Comment 41 Robbie Harwood 2017-11-16 15:59:13 EST
Reproducer is gone, but the issue remains, and may come back.
Comment 42 Carlos O'Donell 2017-11-17 18:59:16 EST
I believe we have fixed the most egregious problems just recently in upstream. Therefore I think this is fixed for Rawhide. I'm going to mark this CLOSED/RAWHIDE, and it can be reopened if someone shows a testcase that fails in Rawhide. commit e5e4d7cc056ffae51fc55b66d9dd0abd99927486 Author: Paul Pluzhnikov <email@example.com> Date: Thu Sep 21 12:14:41 2017 -0700 Fix BZ# 22180. POSIX requires that dlclose() and exit() be thread safe, therefore you can have one thread in the middle of dlclose() and another thread executing exit() without causing any undefined behaviour on the part of the implementation.

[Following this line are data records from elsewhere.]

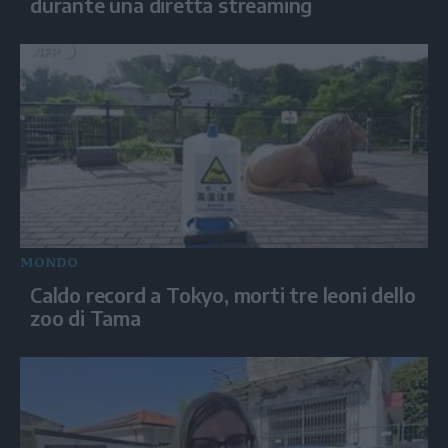
durante una diretta streaming
MONDO
Caldo record a Tokyo, morti tre leoni dello
zoo di Tama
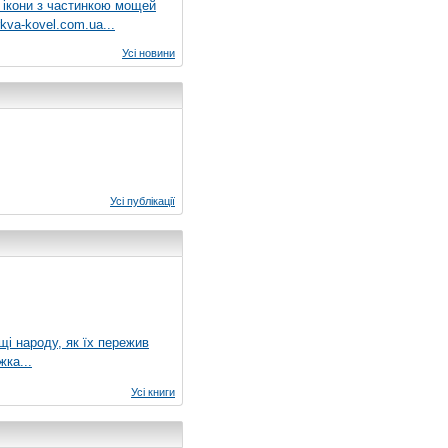
 ікони з частинкою мощей
kva-kovel.com.ua...
Усі новини
Усі публікації
ущі народу, як їх пережив
жка...
Усі книги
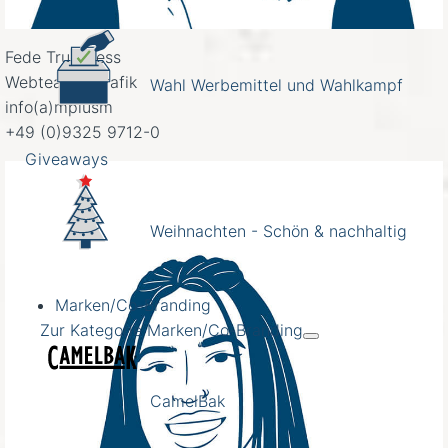
Fede Truchsess
Webteam / Grafik
Wahl Werbemittel und Wahlkampf
info(a)mplusm
+49 (0)9325 9712-0
Giveaways
Weihnachten - Schön & nachhaltig
Marken/Co-Branding
Zur Kategorie Marken/Co-Branding
CamelBak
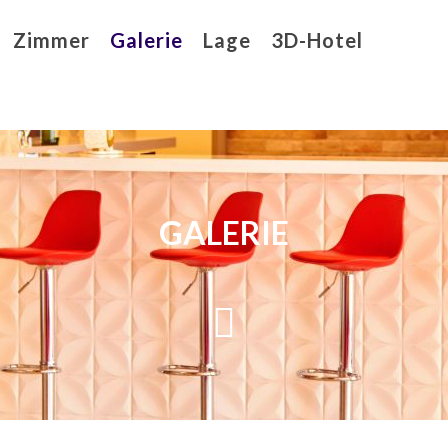
Zimmer
Galerie
Lage
3D-Hotel
GALERIE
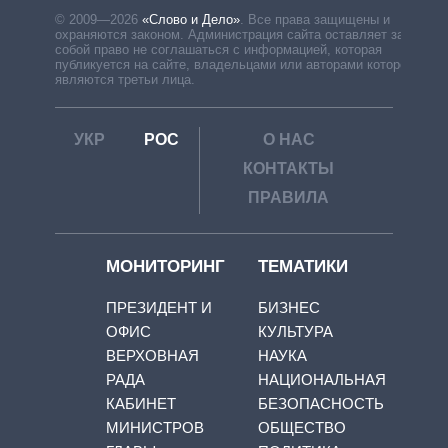
© 2009—2026
«Слово и Дело»
.
Все права защищены и
охраняются законом. Администрация сайта оставляет за
собой право не соглашаться с информацией, которая
публикуется на сайте, владельцами или авторами которой
являются третьи лица.
УКР
РОС
О НАС
КОНТАКТЫ
ПРАВИЛА
МОНИТОРИНГ
ТЕМАТИКИ
ПРЕЗИДЕНТ И
БИЗНЕС
ОФИС
КУЛЬТУРА
ВЕРХОВНАЯ
НАУКА
РАДА
НАЦИОНАЛЬНАЯ
КАБИНЕТ
БЕЗОПАСНОСТЬ
МИНИСТРОВ
ОБЩЕСТВО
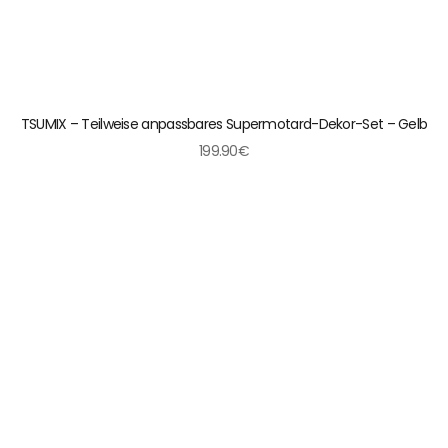
TSUMIX – Teilweise anpassbares Supermotard-Dekor-Set – Gelb
199.90€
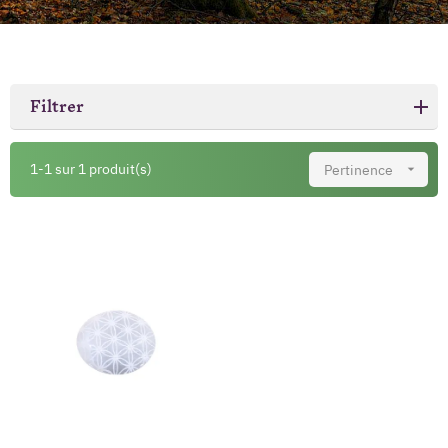
Filtrer
1-1 sur 1 produit(s)
Pertinence

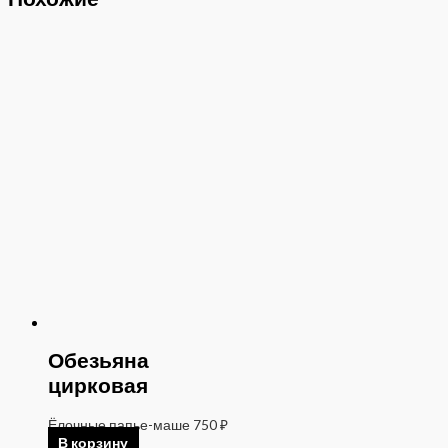
Обезьяна
цирковая
Ёлочные папье-маше
750
₽
В корзину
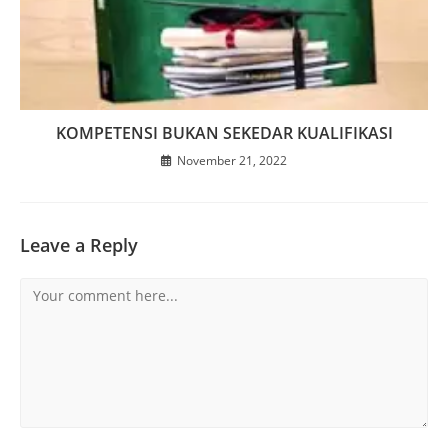
KOMPETENSI BUKAN SEKEDAR KUALIFIKASI
November 21, 2022
Leave a Reply
Comment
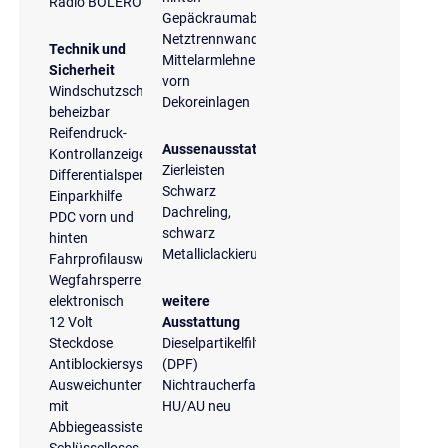
Radio BOLERO
Gepäckraumabdeckung
Netztrennwand
Technik und
Mittelarmlehne
Sicherheit
vorn
Windschutzscheibe
Dekoreinlagen
beheizbar
Reifendruck-
Aussenausstattung
Kontrollanzeige
Zierleisten
Differentialsperre
Schwarz
Einparkhilfe
Dachreling,
PDC vorn und
schwarz
hinten
Metalliclackierung
Fahrprofilauswahl
Wegfahrsperre
elektronisch
weitere
12 Volt
Ausstattung
Steckdose
Dieselpartikelfilter
Antiblockiersystem
(DPF)
Ausweichunterstützung
Nichtraucherfahrzeug
mit
HU/AU neu
Abbiegeassistent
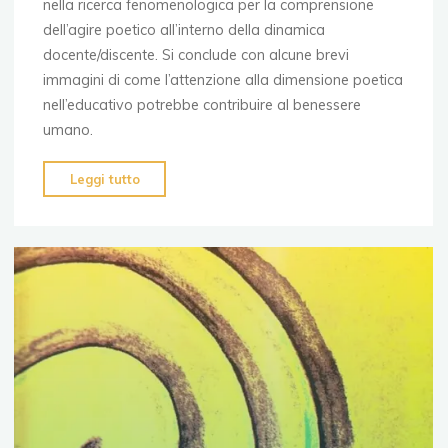
nella ricerca fenomenologica per la comprensione
dell’agire poetico all’interno della dinamica
docente/discente. Si conclude con alcune brevi
immagini di come l’attenzione alla dimensione poetica
nell’educativo potrebbe contribuire al benessere
umano.
"La
Leggi tutto
rilevanza
della
poetica
nell’educativo"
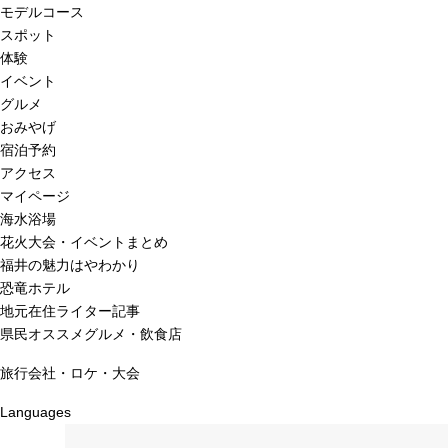
モデルコース
スポット
体験
イベント
グルメ
おみやげ
宿泊予約
アクセス
マイページ
海水浴場
花火大会・イベントまとめ
福井の魅力はやわかり
恐竜ホテル
地元在住ライター記事
県民オススメグルメ・飲食店
旅行会社・ロケ・大会
Languages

The existing implementation had a flaw that exit() exit handler processing did not consider a concurrent dlclose() and would not mark already run exit handlers using the ef_free flavour. The consequence of this is that a concurrent exit() with dlclose() will run all the exit handlers that dlclose() had not yet run, but then will block on the loader lock. The concurrent dlclose() will continue to run all the exit handlers again (twice) in violation of the Itanium C++ ABI requirements for __cxa_atexit(). This commit fixes this by having exit() mark all handlers with ef_free to ensure that concurrent dlclose() won't re-run registered exit handlers that have already run.